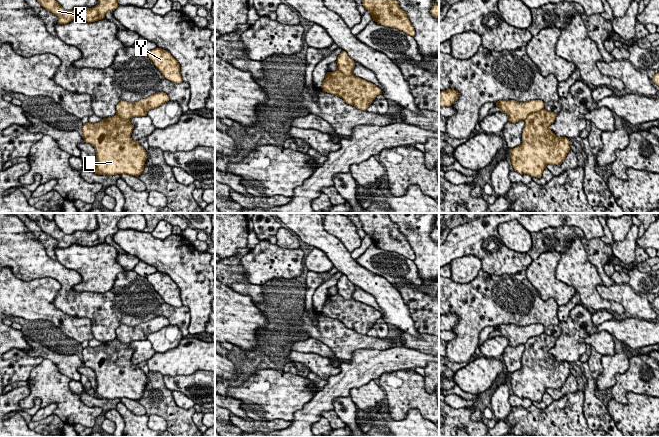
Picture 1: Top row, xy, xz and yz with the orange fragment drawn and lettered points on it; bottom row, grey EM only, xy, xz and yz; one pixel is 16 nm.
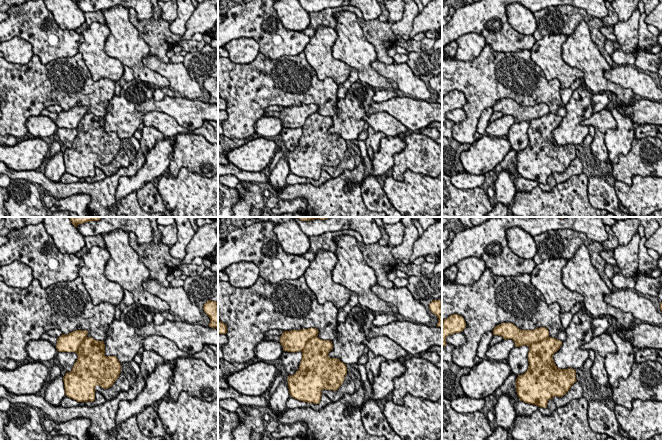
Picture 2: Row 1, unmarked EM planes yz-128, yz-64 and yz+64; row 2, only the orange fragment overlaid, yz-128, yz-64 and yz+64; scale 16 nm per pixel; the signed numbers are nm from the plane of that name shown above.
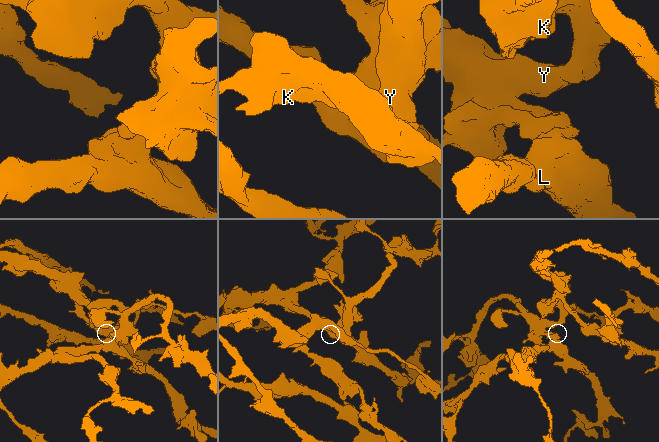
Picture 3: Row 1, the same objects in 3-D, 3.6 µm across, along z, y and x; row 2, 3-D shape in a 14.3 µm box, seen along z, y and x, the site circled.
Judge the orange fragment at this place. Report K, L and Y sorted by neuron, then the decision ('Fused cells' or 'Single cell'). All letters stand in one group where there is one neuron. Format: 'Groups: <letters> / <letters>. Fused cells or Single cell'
Groups: K Y / L. Fused cells

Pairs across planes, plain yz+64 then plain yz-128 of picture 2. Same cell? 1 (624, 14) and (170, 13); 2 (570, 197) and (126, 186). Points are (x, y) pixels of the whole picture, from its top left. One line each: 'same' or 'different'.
1: same
2: different

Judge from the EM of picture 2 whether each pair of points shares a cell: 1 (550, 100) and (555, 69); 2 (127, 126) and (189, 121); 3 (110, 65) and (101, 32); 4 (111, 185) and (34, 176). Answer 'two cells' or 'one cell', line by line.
1: two cells
2: one cell
3: one cell
4: one cell

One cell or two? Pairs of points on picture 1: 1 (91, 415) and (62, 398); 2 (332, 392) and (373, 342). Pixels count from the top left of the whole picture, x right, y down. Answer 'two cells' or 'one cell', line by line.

= = =

### Goal of the exercise
Copy out, exactly as written, the line that contains "Judge from the" along with every line that comes after it in the material above, and nothing else.

### Result of this task
Judge from the EM of picture 2 whether each pair of points shares a cell: 1 (550, 100) and (555, 69); 2 (127, 126) and (189, 121); 3 (110, 65) and (101, 32); 4 (111, 185) and (34, 176). Answer 'two cells' or 'one cell', line by line.
1: two cells
2: one cell
3: one cell
4: one cell

One cell or two? Pairs of points on picture 1: 1 (91, 415) and (62, 398); 2 (332, 392) and (373, 342). Pixels count from the top left of the whole picture, x right, y down. Answer 'two cells' or 'one cell', line by line.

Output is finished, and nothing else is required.